◆ TASK DIRECTIONS:
After locating the line that contains "- plate [277,388,337,414]" in the following entries, reproduce it and each later line exactly, including the last.

[Pixel coordinate boxes]

------------------------

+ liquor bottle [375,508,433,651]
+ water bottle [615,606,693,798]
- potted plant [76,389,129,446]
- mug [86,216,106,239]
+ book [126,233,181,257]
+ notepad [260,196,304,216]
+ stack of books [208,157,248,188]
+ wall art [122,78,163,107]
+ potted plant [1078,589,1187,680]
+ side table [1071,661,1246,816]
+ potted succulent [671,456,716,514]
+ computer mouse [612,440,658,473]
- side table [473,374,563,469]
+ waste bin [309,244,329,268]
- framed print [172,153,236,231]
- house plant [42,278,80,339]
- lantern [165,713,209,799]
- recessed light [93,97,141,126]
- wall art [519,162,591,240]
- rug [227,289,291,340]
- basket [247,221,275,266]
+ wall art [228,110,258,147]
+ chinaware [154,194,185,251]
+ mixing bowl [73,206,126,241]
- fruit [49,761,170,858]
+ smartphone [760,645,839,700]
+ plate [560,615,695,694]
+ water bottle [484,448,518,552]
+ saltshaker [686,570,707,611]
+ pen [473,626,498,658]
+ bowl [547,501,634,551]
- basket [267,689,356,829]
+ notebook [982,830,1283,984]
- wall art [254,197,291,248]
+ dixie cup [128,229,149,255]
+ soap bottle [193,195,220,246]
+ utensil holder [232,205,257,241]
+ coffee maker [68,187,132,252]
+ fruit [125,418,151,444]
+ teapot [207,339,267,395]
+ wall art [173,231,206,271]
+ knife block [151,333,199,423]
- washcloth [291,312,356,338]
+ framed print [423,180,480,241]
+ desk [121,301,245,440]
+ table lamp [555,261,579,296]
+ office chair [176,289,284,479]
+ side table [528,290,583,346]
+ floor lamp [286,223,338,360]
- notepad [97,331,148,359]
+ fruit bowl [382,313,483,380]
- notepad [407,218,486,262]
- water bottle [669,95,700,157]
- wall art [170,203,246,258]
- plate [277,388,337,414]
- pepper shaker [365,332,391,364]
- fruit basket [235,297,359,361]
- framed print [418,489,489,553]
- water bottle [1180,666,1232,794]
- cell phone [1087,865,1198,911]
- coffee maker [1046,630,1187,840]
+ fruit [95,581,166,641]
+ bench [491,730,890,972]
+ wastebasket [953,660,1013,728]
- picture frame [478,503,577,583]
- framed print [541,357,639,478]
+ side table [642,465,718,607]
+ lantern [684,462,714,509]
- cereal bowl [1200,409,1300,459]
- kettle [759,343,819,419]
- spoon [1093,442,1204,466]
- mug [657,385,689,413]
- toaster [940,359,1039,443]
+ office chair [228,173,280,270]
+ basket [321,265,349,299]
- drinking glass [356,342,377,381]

------------------------

◆ WRITTEN SOLUTION:
- plate [277,388,337,414]
- pepper shaker [365,332,391,364]
- fruit basket [235,297,359,361]
- framed print [418,489,489,553]
- water bottle [1180,666,1232,794]
- cell phone [1087,865,1198,911]
- coffee maker [1046,630,1187,840]
+ fruit [95,581,166,641]
+ bench [491,730,890,972]
+ wastebasket [953,660,1013,728]
- picture frame [478,503,577,583]
- framed print [541,357,639,478]
+ side table [642,465,718,607]
+ lantern [684,462,714,509]
- cereal bowl [1200,409,1300,459]
- kettle [759,343,819,419]
- spoon [1093,442,1204,466]
- mug [657,385,689,413]
- toaster [940,359,1039,443]
+ office chair [228,173,280,270]
+ basket [321,265,349,299]
- drinking glass [356,342,377,381]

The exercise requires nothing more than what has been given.